Unsure if this is possible but it might be helpful to others in the future 😅

markholmes avatar Mar 30 '25 22:03 markholmes

Hey hey! Yes I think you've a good point here. It would be useful to give more detailed error messages to the user for these middleware errors, but the current Empty variant doesn't give enough detail for the programmer's "default responses" to distinguish between JSON parse errors and other errors. At most you can get Empty + status 400 + content-type: application/json.

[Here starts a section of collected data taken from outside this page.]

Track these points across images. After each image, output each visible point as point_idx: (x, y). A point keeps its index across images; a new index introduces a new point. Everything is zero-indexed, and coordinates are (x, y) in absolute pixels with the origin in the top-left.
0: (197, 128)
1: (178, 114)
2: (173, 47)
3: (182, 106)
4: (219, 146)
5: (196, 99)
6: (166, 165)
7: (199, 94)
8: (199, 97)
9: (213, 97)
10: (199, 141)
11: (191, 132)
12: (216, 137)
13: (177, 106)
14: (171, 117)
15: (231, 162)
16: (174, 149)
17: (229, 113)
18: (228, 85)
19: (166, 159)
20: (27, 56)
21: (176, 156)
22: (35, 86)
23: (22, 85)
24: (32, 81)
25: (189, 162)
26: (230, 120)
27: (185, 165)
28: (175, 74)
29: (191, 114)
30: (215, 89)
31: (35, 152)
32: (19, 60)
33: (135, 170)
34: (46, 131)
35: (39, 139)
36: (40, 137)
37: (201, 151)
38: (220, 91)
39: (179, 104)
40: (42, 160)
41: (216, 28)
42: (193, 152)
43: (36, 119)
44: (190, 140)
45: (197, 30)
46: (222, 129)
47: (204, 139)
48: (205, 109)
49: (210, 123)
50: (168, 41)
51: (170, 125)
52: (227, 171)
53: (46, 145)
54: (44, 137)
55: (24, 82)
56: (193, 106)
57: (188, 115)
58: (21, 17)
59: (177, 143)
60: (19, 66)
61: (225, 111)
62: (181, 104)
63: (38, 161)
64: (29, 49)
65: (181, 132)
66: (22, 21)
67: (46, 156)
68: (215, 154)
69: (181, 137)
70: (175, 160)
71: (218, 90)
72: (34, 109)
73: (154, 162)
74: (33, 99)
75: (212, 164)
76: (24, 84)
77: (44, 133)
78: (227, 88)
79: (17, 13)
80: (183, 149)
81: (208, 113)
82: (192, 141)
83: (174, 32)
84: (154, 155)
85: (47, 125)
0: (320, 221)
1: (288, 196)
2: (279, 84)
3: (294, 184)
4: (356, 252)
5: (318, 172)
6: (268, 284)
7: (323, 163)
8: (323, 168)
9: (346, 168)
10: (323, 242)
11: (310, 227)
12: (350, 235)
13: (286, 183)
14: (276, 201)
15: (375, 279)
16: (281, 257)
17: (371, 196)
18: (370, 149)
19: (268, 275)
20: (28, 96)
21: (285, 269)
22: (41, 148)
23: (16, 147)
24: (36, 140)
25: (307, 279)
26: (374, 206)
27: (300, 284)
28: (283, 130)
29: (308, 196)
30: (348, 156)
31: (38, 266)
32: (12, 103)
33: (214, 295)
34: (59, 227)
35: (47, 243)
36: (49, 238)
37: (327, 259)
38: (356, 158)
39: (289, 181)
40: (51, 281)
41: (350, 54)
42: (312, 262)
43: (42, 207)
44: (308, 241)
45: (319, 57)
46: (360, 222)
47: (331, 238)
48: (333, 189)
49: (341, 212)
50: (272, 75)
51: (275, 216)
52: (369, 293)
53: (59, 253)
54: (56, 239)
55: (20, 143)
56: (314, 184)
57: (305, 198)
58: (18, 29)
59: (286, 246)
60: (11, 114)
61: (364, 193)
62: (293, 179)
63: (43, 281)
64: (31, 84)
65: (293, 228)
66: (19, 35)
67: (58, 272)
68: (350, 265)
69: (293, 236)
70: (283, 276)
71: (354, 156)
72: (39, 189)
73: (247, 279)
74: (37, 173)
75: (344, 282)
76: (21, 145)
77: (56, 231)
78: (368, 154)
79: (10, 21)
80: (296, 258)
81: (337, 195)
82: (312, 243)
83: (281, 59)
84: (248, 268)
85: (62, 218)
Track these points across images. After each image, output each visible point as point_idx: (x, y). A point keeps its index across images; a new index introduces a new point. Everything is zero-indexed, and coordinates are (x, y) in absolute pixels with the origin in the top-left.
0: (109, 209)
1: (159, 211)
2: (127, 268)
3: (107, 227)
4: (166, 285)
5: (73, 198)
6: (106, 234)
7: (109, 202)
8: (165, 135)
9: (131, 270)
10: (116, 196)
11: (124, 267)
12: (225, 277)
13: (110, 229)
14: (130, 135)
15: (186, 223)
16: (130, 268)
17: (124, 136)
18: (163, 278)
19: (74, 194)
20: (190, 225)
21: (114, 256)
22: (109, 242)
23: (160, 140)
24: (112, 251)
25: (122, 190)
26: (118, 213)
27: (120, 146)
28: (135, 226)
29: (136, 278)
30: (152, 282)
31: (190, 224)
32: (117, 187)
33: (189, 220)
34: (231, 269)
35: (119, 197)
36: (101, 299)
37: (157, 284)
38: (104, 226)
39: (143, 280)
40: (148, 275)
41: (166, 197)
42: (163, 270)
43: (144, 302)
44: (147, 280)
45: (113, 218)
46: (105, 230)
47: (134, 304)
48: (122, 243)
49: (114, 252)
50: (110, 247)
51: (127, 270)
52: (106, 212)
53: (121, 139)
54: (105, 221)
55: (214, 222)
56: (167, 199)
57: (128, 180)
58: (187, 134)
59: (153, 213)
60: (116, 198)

Perhaps we should replace the Empty with some sort of generic error variant which holds more information. An early thought of mine is that it could be based on application/problem+json (RFC 7807).

HTTP/1.1 400 Bad Request
Content-Type: application/problem+json

{
  "type": "https://example.com/probs/invalid-json",
  "title": "Invalid JSON",
  "status": 400,
  "detail": "Unexpected token at position 15"
}

Then the default responses could use that information (and we can specialise the concept to errors specifically rather than being able to transform any response). Note I've shown the RFC JSON representation here, but the programmer could render any format they want from the status code, the response headers, and the new type and title and detail fields.

Need to think if this is enough, or if there's other options that would be good here.

We'd still want programmers to construct their own errors responses for failures within the application domain.